**Stored data entries:**
--- --- ---
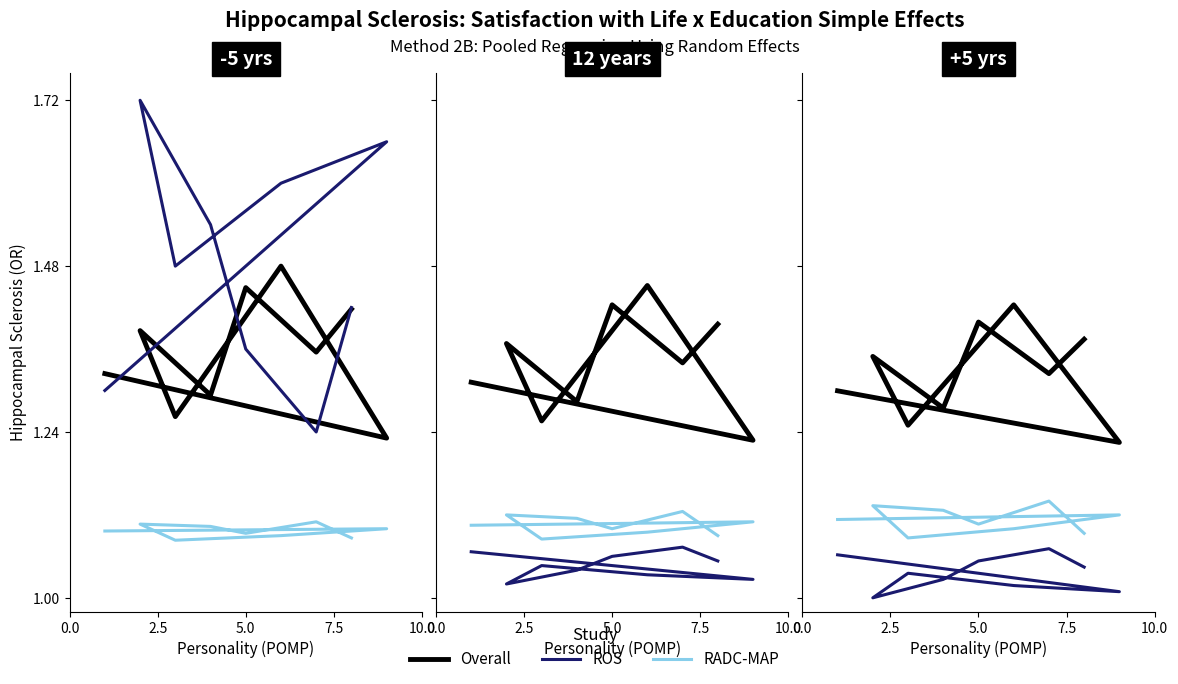

Count the Overall values in the range 1 to 2.

9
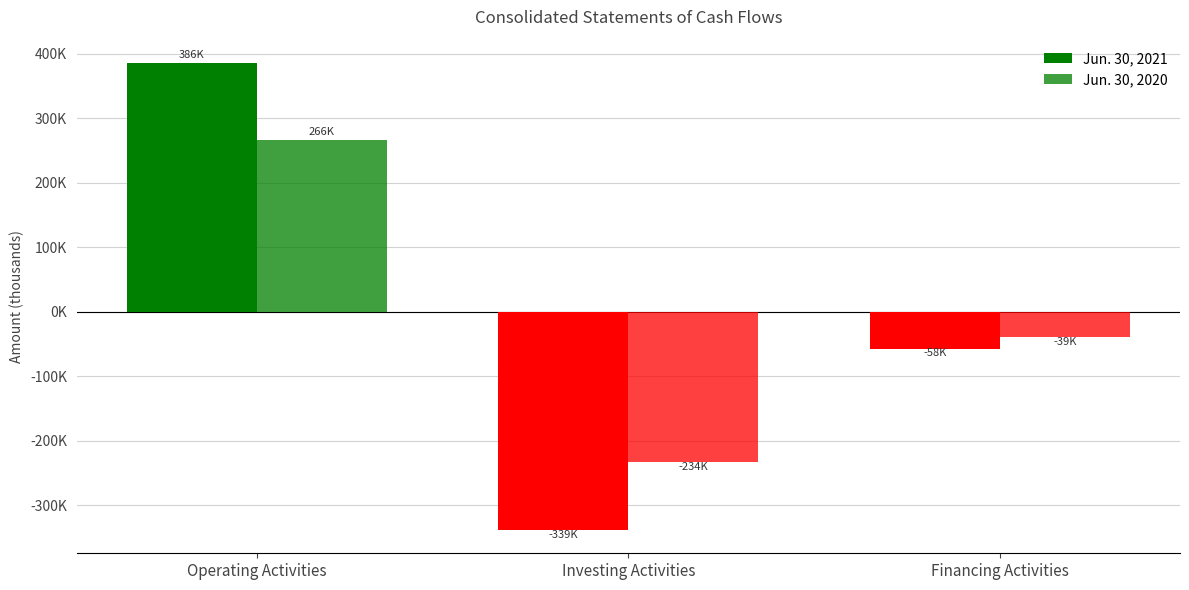

What is the sum of all Jun. 30, 2020 values?

-6937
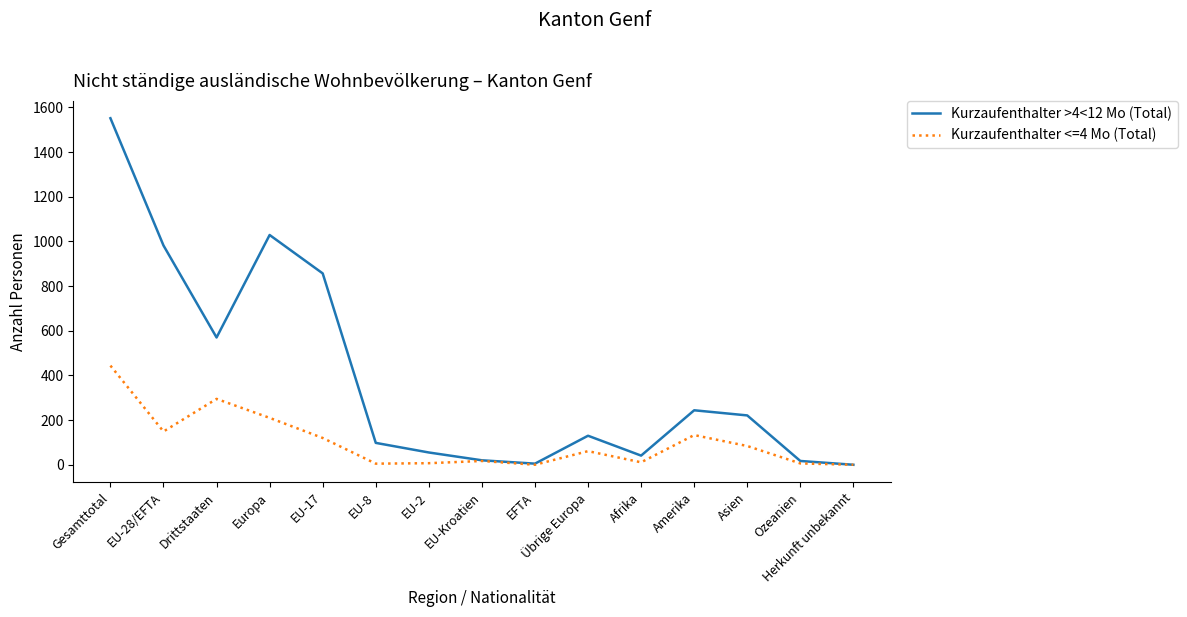

Which series has the largest total across all categories?

Kurzaufenthalter >4<12 Mo (Total)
--- --- ---
Report how many lines of the records contain the string "values", treating uppercase and lowercase as distinct. Give only the number.

2